__EXERCISE DESCRIPTION__:
The answer must consist solely of the lines from the line with "neck: (160, 163)" to the final line of the data below, reproduced exactly, pictures omitted.

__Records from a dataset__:
====

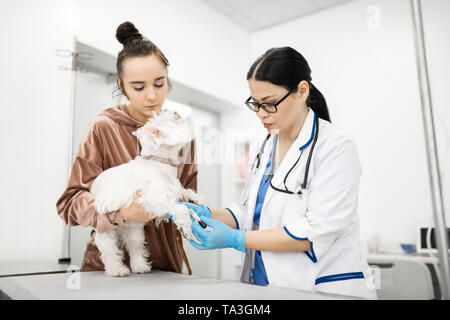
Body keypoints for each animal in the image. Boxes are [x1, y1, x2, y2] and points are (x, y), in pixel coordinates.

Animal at [90, 109, 201, 276]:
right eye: (174, 120)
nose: (178, 112)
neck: (160, 163)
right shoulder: (156, 199)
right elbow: (181, 209)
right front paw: (187, 229)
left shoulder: (173, 189)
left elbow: (184, 192)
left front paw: (195, 198)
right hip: (106, 225)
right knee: (109, 248)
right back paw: (117, 270)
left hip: (134, 229)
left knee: (135, 246)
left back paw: (140, 267)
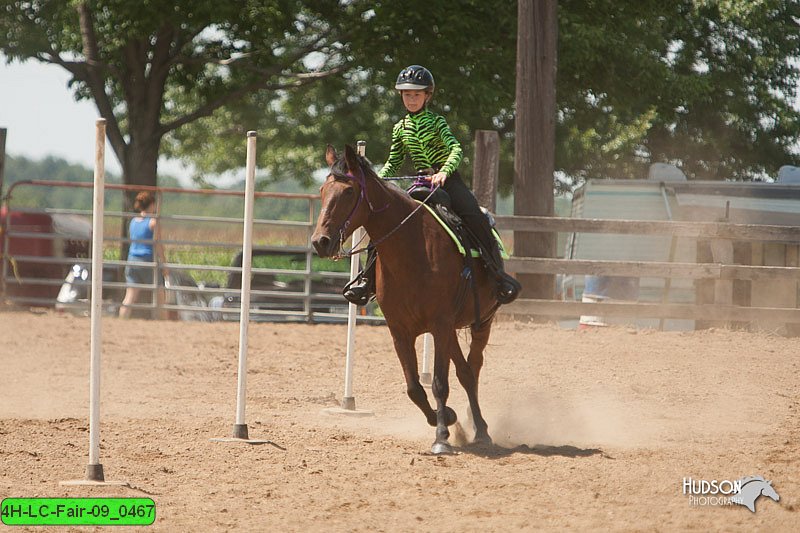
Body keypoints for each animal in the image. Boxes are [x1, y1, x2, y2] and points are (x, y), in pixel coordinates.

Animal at [312, 144, 500, 454]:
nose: (320, 242)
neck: (413, 249)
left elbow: (439, 383)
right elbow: (414, 388)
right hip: (450, 331)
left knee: (472, 371)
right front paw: (446, 418)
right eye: (322, 191)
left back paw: (482, 431)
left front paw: (441, 437)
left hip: (481, 321)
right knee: (464, 371)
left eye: (349, 191)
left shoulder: (440, 325)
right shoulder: (400, 330)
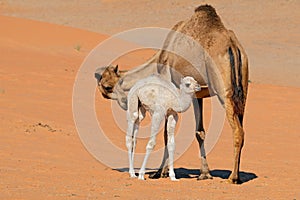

====

__OUTPUT OF THE TASK__:
neck: (160, 163)
right shoulder: (156, 199)
right elbow: (181, 209)
right front paw: (187, 229)
left shoulder: (173, 189)
left elbow: (184, 192)
left front paw: (195, 198)
right hip: (106, 225)
right knee: (109, 248)
right back paw: (117, 270)
left hip: (134, 229)
left knee: (135, 246)
left back paw: (140, 267)
Body keypoints for each animal in the image. Boxes are [x1, y1, x2, y2] and points are (x, y), in pixel coordinates.

Animal at [312, 144, 500, 454]:
nose: (320, 242)
neck: (413, 249)
left elbow: (439, 383)
right elbow: (414, 388)
right hip: (450, 331)
left knee: (472, 371)
right front paw: (446, 418)
right eye: (322, 191)
left back paw: (482, 431)
left front paw: (441, 437)
left hip: (481, 321)
right knee: (464, 371)
left eye: (349, 191)
left shoulder: (440, 325)
right shoulder: (400, 330)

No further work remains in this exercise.